Tak więc jeżeli chodzi o stopień trudności wychowania wyglądałoby to następująco
od najłatwiejszego do najtrudniejszego.
bokser,biały owczarek, hovawart, rottweiler, owczarek środkowoazjatycki.
POd względem tresury
biały owczarek,bokser,hovawart,rottweiler, owczarek środkowoazjatycki
Pod względem stróżowania od najspokojniejszego do najbardziej stróżującego:
bokser,biały owczarek,rotweiller, hovawart, owczarek środkowoazjatycki:
Dla dzieciaków:
biały owczarek, rottweiler, bokser, hovawart, owczarek środkowoazjatycki.
Zgadzacie się? Jakieś uwagi, sugestie? Która rasa byłaby najbardziej odpowiednia z tych?
Bardzo podoba mi się pomysł ściągnięcia pierwszego boksera, później rota, lub hovawarta a później białego psa szwajcarskiego.[/QUOTE]

Mniej więcej bym się zgodziła, tylko bokser jest bardziej pro-dziecięcy i chętny do zabaw z dziećmi niż rott. Rottek też toleruje dzieci, super się z nimi może dogadywać, ale bokser jest żywszy, bardziej chętny do zabaw z maluchami i rozrywkowy; starsze rottki często są dość leniwe i dzieciom bardziej będą się dawać przytulać i ich "pilnować" niż ganiać z nimi po ogródku.

Ważna kwestia - zdrowie... I boksery, i rottweilery nie należą do ras zdrowych i długowiecznych.
Białe owczarki, hovawarty i CAO chorują znacznie mniej, dłużej też żyją, choć u wszystkich trzeba zwracać uwagę na dysplazję bioder.

Link to comment
Share on other sites

To jeszcze zależy jak duże są dzieci.
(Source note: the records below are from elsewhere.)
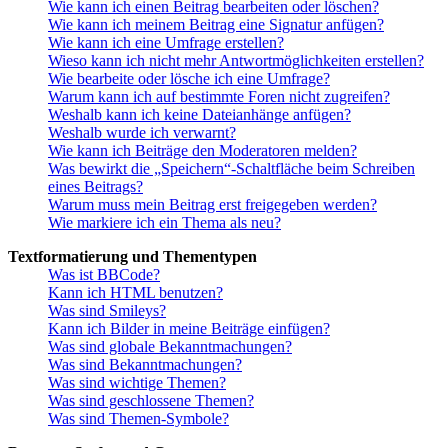
Wie kann ich einen Beitrag bearbeiten oder löschen?
Wie kann ich meinem Beitrag eine Signatur anfügen?
Wie kann ich eine Umfrage erstellen?
Wieso kann ich nicht mehr Antwortmöglichkeiten erstellen?
Wie bearbeite oder lösche ich eine Umfrage?
Warum kann ich auf bestimmte Foren nicht zugreifen?
Weshalb kann ich keine Dateianhänge anfügen?
Weshalb wurde ich verwarnt?
Wie kann ich Beiträge den Moderatoren melden?
Was bewirkt die „Speichern“-Schaltfläche beim Schreiben
eines Beitrags?
Warum muss mein Beitrag erst freigegeben werden?
Wie markiere ich ein Thema als neu?
Textformatierung und Thementypen
Was ist BBCode?
Kann ich HTML benutzen?
Was sind Smileys?
Kann ich Bilder in meine Beiträge einfügen?
Was sind globale Bekanntmachungen?
Was sind Bekanntmachungen?
Was sind wichtige Themen?
Was sind geschlossene Themen?
Was sind Themen-Symbole?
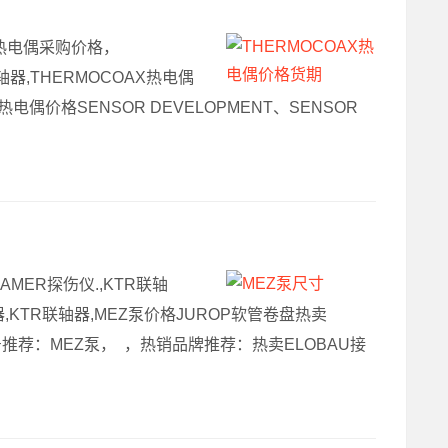
OAX热电偶采购价格，
轴器,THERMOCOAX热电偶
AX热电偶价格SENSOR DEVELOPMENT、SENSOR
RAMER探伤仪.,KTR联轴
路器,KTR联轴器,MEZ泵价格JUROP软管卷盘热卖
型号推荐：MEZ泵， ，热销品牌推荐：热卖ELOBAU接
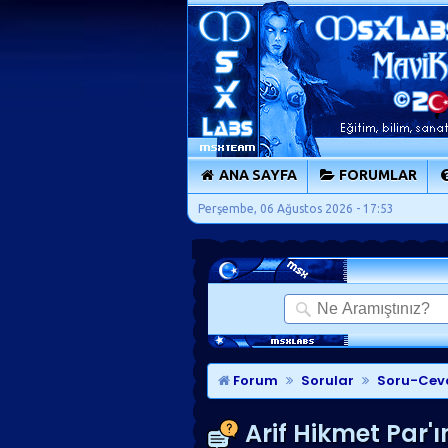
ANA SAYFA
FORUMLAR
Perşembe, 06 Ağustos 2026 - 17:53
Forum
Sorular
Soru-Cev
Arif Hikmet Par'ı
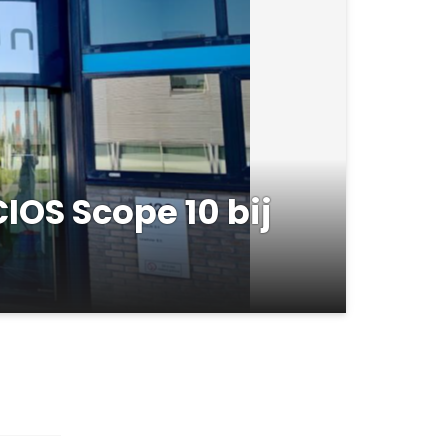
IOS Scope 10 bij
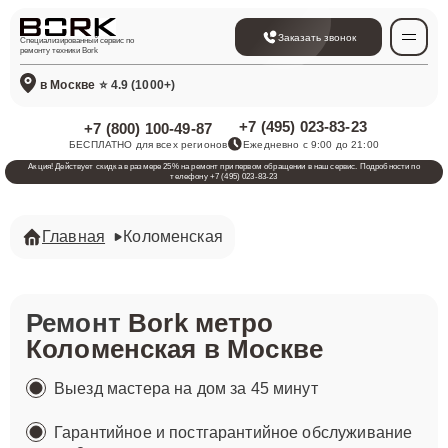
Заказать звонок
Специализированный сервис по
ремонту техники Bork
в Москве
⭐ 4.9 (1000+)
+7 (495) 023-83-23
+7 (800) 100-49-87
БЕСПЛАТНО для всех регионов
Ежедневно с 9:00 до 21:00
Акция! Действует скидка в размере 25% на ремонт при первом обращении в наш сервис. Подробности по
телефону +7 (495) 023-83-23
Главная
Коломенская
Ремонт
Bork метро
Коломенская в Москве
Выезд мастера на дом за 45 минут
Гарантийное и постгарантийное обслуживание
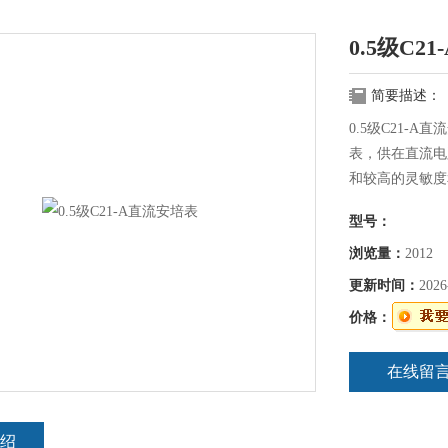
0.5级C2
简要描述：
0.5级C21-
表，供在直流电
和较高的灵敏度
围环境温度为23&
型号：
作
浏览量：
2012
更新时间：
2026
价格：
在线留
绍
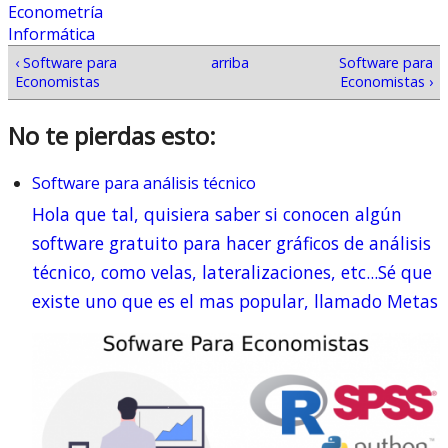
Econometría
Informática
‹ Software para
arriba
Software para
Economistas
Economistas ›
No te pierdas esto:
Software para análisis técnico
Hola que tal, quisiera saber si conocen algún
software gratuito para hacer gráficos de análisis
técnico, como velas, lateralizaciones, etc...Sé que
existe uno que es el mas popular, llamado Metas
Jeśli małe, to myślę, że lepszą i bezpieczniejszą przytulanką będzie CAO niż bokser czy rotek. Z CAO można też się chwile ;-) pobawić, ale potem on zajmie się swoimi sprawami. CAO ma świetny instynkt jeśli chodzi o ocenę sił przeciwnika i np. przy dzieciakach są bardzo spokojne i łagodne (mówię o dzieciach w rodzinie). Właściwie wiedzą, że to jest dziecko i trzeba uważać. Np. moja suczka od szczeniaka nie podgryzała dzieciaków, nie musiałam jej tego uczyć. A w niektórych domach bywa to dużym problemem.
Musisz też wziąć pod uwagę potrzebę bliskości psa, bo bokser bez rodziny jest smutny i przygaszony. CAO ma swoje sprawy i nie potrzebuje cały dzień być przy nodze. Zależy, jak Ty chcesz z psem funkcjonować. Czy to ma być pies na dwór, czy w domu (jeśli pisałeś, to nie doczytałam). Bokser na dwór to średnio, a CAO w domu to ogromna ilość sierści do sprzątania.
CAO to nie są wulkany energii, większą część dnia spędzają na leżeniu i patrolowaniu okolicy. Zmieniają się w petardę, kiedy wystąpi jakieś zagrożenie. Też musisz się z tym liczyć. W reakcji trzeba być zawsze krok przed psem.
Jeśli chodzi o wychowanie, to CAO nie są psami upierdliwymi, złośliwymi. Bardzo szybko kumają co wolno, a co nie i nie sprawdzają granicy milion razy. Są po prostu sytuacje, w których Twoje wychowanie może odejść na bok ze względu na instynkt obronny psa. Jeśli masz teściową, z którą nie teges, a weźmiesz CAO, to lepiej niech się pies za szczeniaka z nią zapozna. Za 5 lat może się okazać, że teściowa będzie ostatnią deską ratunku, bo np. dzieciaki zachorują, a wszyscy inni wyjadą i może być problem.
CAO dla rodziny jest łagodnym pieskiem (pomijam złe wychowanie), z obcym może się skończyć krwią i szyciem.
Ktoś wyżej pisał, że najważniejsza jest hodowla. Bez odpowiedniej opieki od pierwszych dni urodzenia, może być różnie. Poczytaj np. o czymś takim, jak stymulacja sensomotoryczna. Jeśli hodowla jest kojcowa i najważniejszy jest przychód, to takich sytuacji może zabraknąć. Ważny jest charakter rodziców, ale też usposobienie samego hodowcy, bo czym skorupka za młodu nasiąknie...
Nie reklamuję CAO i nie chcę Cię przekonywać, bo przy całej liście ich zalet, bywają chwile, w których jest gorąco.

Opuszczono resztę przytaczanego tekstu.